「今から申し上げることは、政権内部でも『極秘』として扱われていることなのですが、実はカジノ構想はTPP交渉と密接に絡んでいるのです。具体的には、日本がTPPに加入することになれば、どうしてもカジノを解禁せざるを得ない状況が生まれてしまうのです」(前述の内閣官房中枢スタッフ)
改めて説明するまでもなく、TPP交渉がまとまるか否か、その最大の焦点は、日米間の協議の行方にあると言っていい。
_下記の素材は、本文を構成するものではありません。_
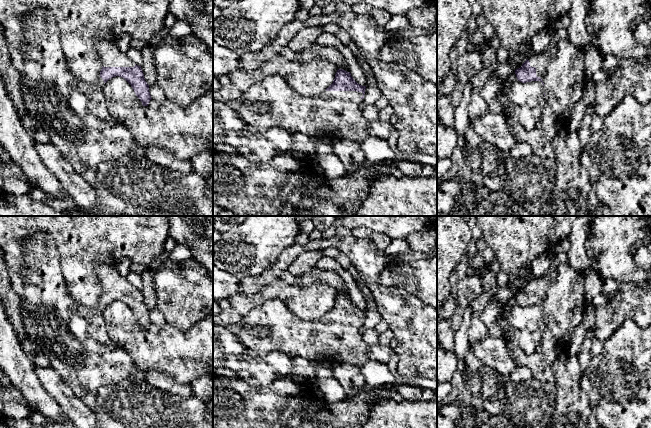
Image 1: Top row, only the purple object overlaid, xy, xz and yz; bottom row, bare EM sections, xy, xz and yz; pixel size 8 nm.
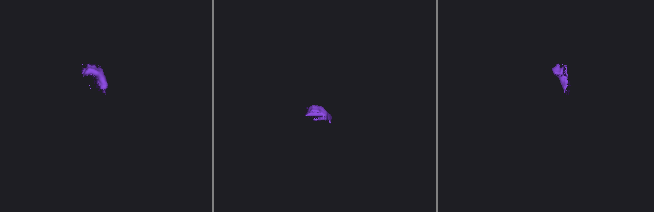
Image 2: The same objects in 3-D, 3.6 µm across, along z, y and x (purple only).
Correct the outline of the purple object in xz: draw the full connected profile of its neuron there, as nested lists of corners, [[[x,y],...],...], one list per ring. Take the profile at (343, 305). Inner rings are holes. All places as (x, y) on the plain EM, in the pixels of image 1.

この両国間の協議では自動車と農産物の両分野でまだ溝が埋まっていないものの、「日米合意に至るのは、もう時間の問題」(自民党の有力国会議員)という。
TPPの対象となっているのは、関税の原則撤廃にとどまらず、貿易や投資、競争政策など、国と国との間で発生する様々な経済活動に関わる分野に及んでおり、現在21の分野で交渉が行われている。
その“21分野”の中に、「越境サービス貿易」と称される分野があり、サービス分野の貿易に関してのルール作りが進められている。
「良く知られるようにTPPの交渉内容については参加国にしかオープンにされず、しかも交渉担当者は守秘義務を負っているため、具体的にどんな交渉が行われているのかほとんど公表されていません。実は『越境サービス貿易』でカジノビジネスが俎上に載っているのです」(前述の内閣官房中枢スタッフ)
つまり霞が関サイドは、こうした状況を把握しているからこそ、カジノ解禁に向けての動きを本格化させているのだ。
一方永田町においては、約220名の国会議員からなる「国際観光産業振興議員連盟」(通称IR議連、会長・細田博之自民党幹事長代行)が中心になる形で、カジノ解禁を推進している。
「そしてその中心となっているのが、細田IR議連会長、下村博文・文科大臣、岩屋毅IR議連幹事長、そして安倍首相の側近である萩生田光一自民党筆頭副幹事長の4人なのです。この面子を見ても、カジノ解禁が安倍─麻生ラインを軸に進んでいることがわかるはずです」(前述の自民党有力国会議員)
こうした状況を見る限り、カジノ解禁は水面下では既に既定路線となっているようだ。